General guidance on conducting A/B experiments on cloud retail solution

This page describes how you can use A/B experiments to understand how Retail is impacting your business.


An A/B experiment is a randomized experiment with two groups: an experimental group and a control group. The experimental group receives some different treatment (in this case, predictions or search results from the Retail API); the control group does not.

When you run an A/B experiment with the Retail API, you include the information about which group a user was in when you record user events. The Retail API uses that information to refine the model and provide metrics.

Both versions of your application must be the same, except that users in the experimental group see results generated by the Retail API and the control group does not. You log user events for both groups.

For more on traffic splitting, see Splitting Traffic in the App Engine documentation.

Experiment platforms

Set up the experiment using a third-party experiment platform such as Google Optimize or Optimizely. The control and experimental groups each get a unique experiment ID from the platform. When you record a user event, specify which group the user is in by including the experiment ID in the experimentIds field. Providing the experiment ID enables the Retail API to compare the metrics for the versions of your application seen by the control and experimental groups.

Best practices for A/B experiments

The goal of an A/B experiment is to accurately determine the impact of updating your site (in this case, employing Retail). To get an accurate measure of the impact, you must design and implement the experiment correctly, so that other differences do not creep in and impact the experiment results.

To design a meaningful A/B experiment, use the following tips:

  • Before setting up your A/B experiment, use prediction or search preview to ensure that your model is behaving as you expect.

  • Make sure that the behavior of your site is identical for the experimental group and the control group.

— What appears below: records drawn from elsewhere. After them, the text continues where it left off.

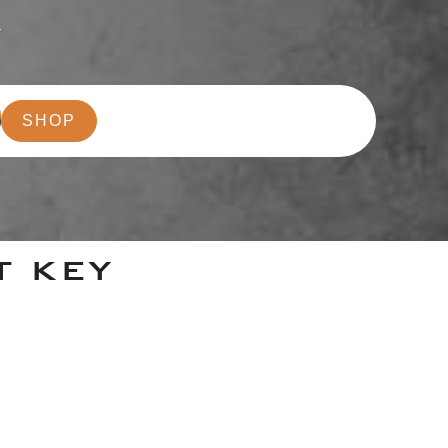
r
SHOP
T KEY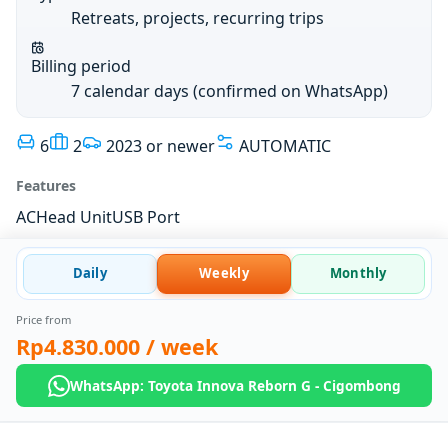
Retreats, projects, recurring trips
Billing period
7 calendar days (confirmed on WhatsApp)
6
2
2023 or newer
AUTOMATIC
Features
AC
Head Unit
USB Port
Daily
Weekly
Monthly
Price from
Rp4.830.000
/ week
WhatsApp: Toyota Innova Reborn G - Cigombong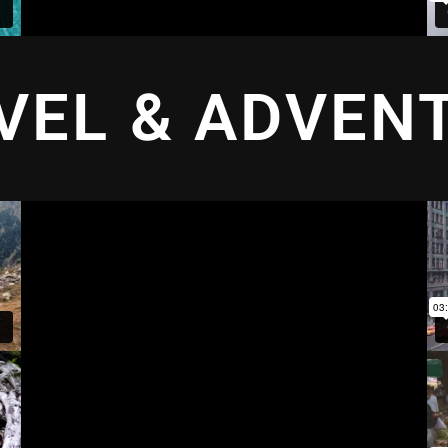
VEL & ADVEN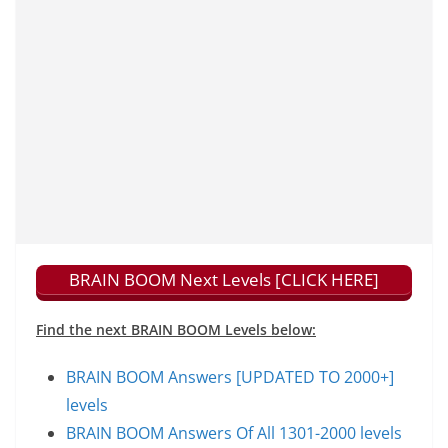
BRAIN BOOM Next Levels [CLICK HERE]
Find the next BRAIN BOOM Levels below:
BRAIN BOOM Answers [UPDATED TO 2000+]
levels
BRAIN BOOM Answers Of All 1301-2000 levels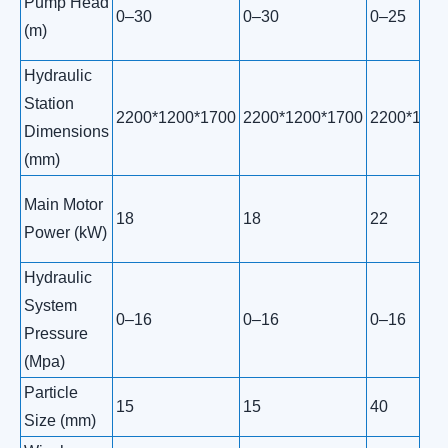
Pump Head
0–30
0–30
0–25
(m)
Hydraulic
Station
2200*1200*1700
2200*1200*1700
2200*1200
Dimensions
(mm)
Main Motor
18
18
22
Power (kW)
Hydraulic
System
0–16
0–16
0–16
Pressure
(Mpa)
Particle
15
15
40
Size (mm)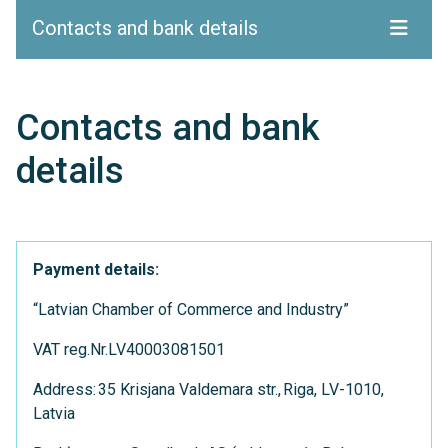
Contacts and bank details
Contacts and bank
details
Payment details:
“Latvian Chamber of Commerce and Industry”
VAT reg.Nr.LV40003081501
Address: 35 Krisjana Valdemara str., Riga, LV-1010,
Latvia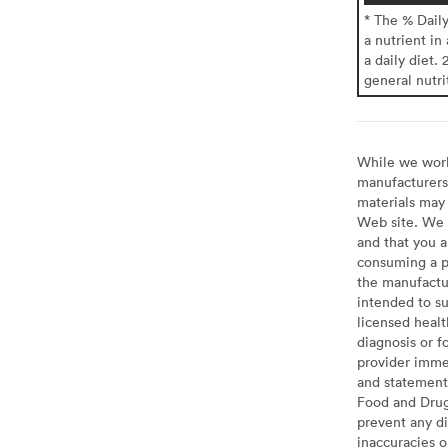
* The % Dail
a nutrient in
a daily diet. 
general nutri
While we work 
manufacturers 
materials may 
Web site. We 
and that you a
consuming a pr
the manufactur
intended to su
licensed healt
diagnosis or f
provider imme
and statement
Food and Drug 
prevent any di
inaccuracies 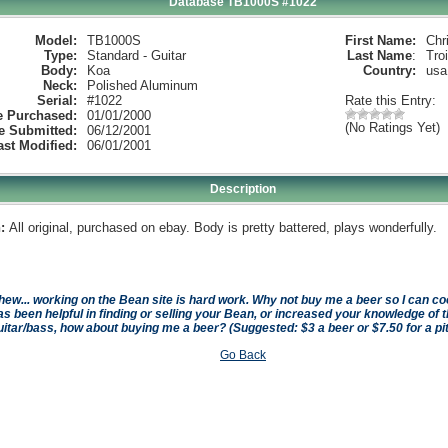
Database TB1000S #1022
Model:
TB1000S
First Name:
Chr
Type:
Standard - Guitar
Last Name
:
Tro
Body:
Koa
Country:
usa
Neck:
Polished Aluminum
Serial:
#1022
Rate this Entry:
e Purchased:
01/01/2000
(No Ratings Yet)
e Submitted:
06/12/2001
ast Modified:
06/01/2001
Description
:
All original, purchased on ebay. Body is pretty battered, plays wonderfully.
hew... working on the Bean site is hard work. Why not buy me a beer so I can cool 
as been helpful in finding or selling your Bean, or increased your knowledge of t
uitar/bass, how about buying me a beer? (Suggested: $3 a beer or $7.50 for a pi
Go Back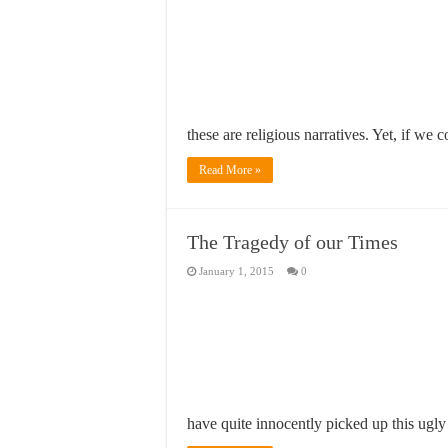
these are religious narratives. Yet, if we
Read More »
The Tragedy of our Times
January 1, 2015
0
have quite innocently picked up this ugl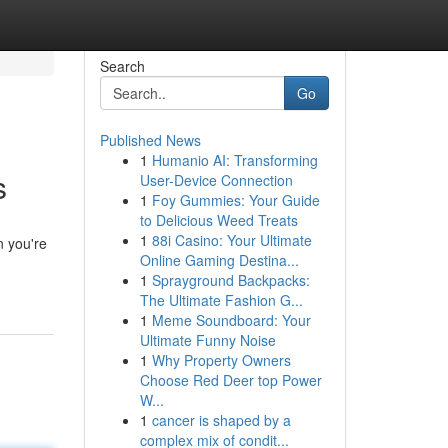
Search
Go
Published News
1
Humanio AI: Transforming
s
User-Device Connection
1
Foy Gummies: Your Guide
to Delicious Weed Treats
1
88i Casino: Your Ultimate
 you're
Online Gaming Destina...
1
Sprayground Backpacks:
The Ultimate Fashion G...
1
Meme Soundboard: Your
Ultimate Funny Noise
1
Why Property Owners
Choose Red Deer top Power
W...
1
cancer is shaped by a
complex mix of condit...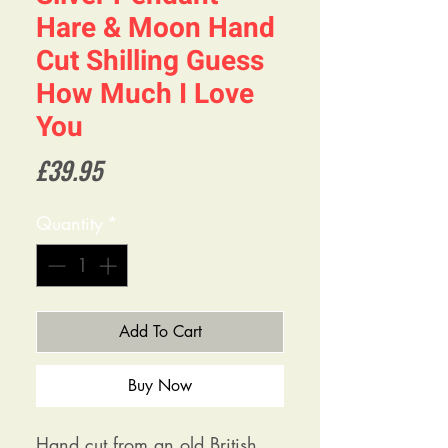
Hare & Moon Hand
Cut Shilling Guess
How Much I Love
You
Price
£39.95
Quantity
*
Add To Cart
Buy Now
Hand cut from an old British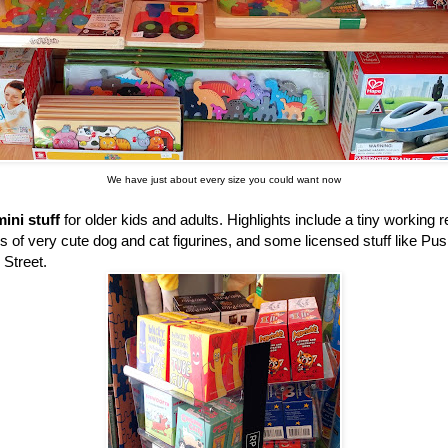
We have just about every size you could want now
ini stuff
for older kids and adults. Highlights include a tiny working 
ss of very cute dog and cat figurines, and some licensed stuff like P
 Street.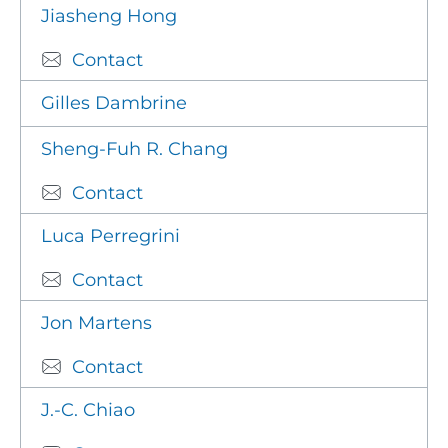
Jiasheng Hong
Contact
Gilles Dambrine
Sheng-Fuh R. Chang
Contact
Luca Perregrini
Contact
Jon Martens
Contact
J.-C. Chiao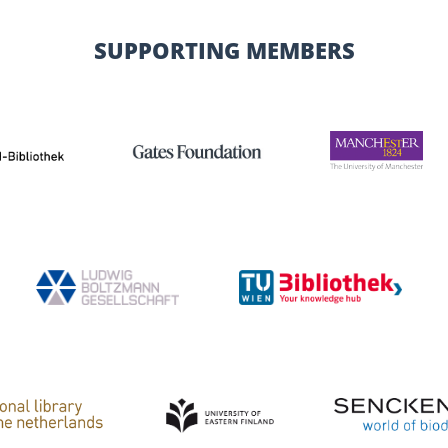
SUPPORTING MEMBERS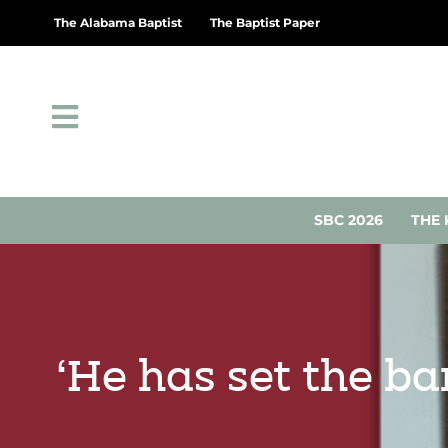
The Alabama Baptist
The Baptist Paper
SBC 2026
THE 
‘He has set the ba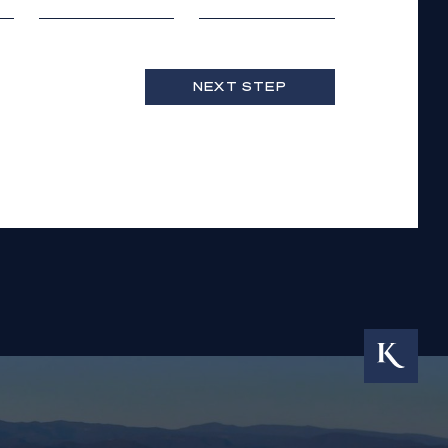
NEXT STEP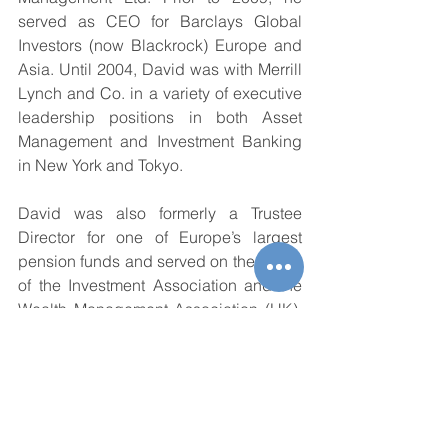
served as CEO for Barclays Global 
Investors (now Blackrock) Europe and 
Asia. Until 2004, David was with Merrill 
Lynch and Co. in a variety of executive 
leadership positions in both Asset 
Management and Investment Banking 
in New York and Tokyo.
David was also formerly a Trustee 
Director for one of Europe’s largest 
pension funds and served on the board 
of the Investment Association and the 
Wealth Management Association (UK). 
He currently serves as Chairman of the 
ICI Global APAC Steering Council. In 
the non-profit sector, David was 
formerly a board member and Treasurer 
for the American School in Japan and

    Site behavior includes latency, display format, text format, page layout, image quality, and image size. There should be no discernible differences for any of these attributes between the experience of the control and experiment groups.

  • Accept and display results as they are returned from Retail, and display them in the same order as they are returned.

    Filtering out items that are out of stock is acceptable. However, you should avoid filtering or ordering results based on your business rules.

  • If you include an attribution token with your user events, make sure it is set up correctly. See the documentation for Attribution tokens.

  • Make sure that the serving config you provide when you request recommendations or search results matches your intention for that recommendation or search result, and the location where you display the results.

    When you use Recommendations, the serving config affects how models are trained and therefore what products are recommended. Learn more.

  • If you are comparing an existing solution with the Retail API, keep the experience of the control group strictly segregated from the experience of the experimental group.

    If the control solution does not provide a recommendation or search result, do not provide one from the Retail API in the control pages. Doing so will skew your test results.

    Make sure your users don't switch between the control group and the experiment group. This is especially important within the same session, but also recommended across sessions. This improves experiment performance and helps you get statistically significant A/B test results sooner.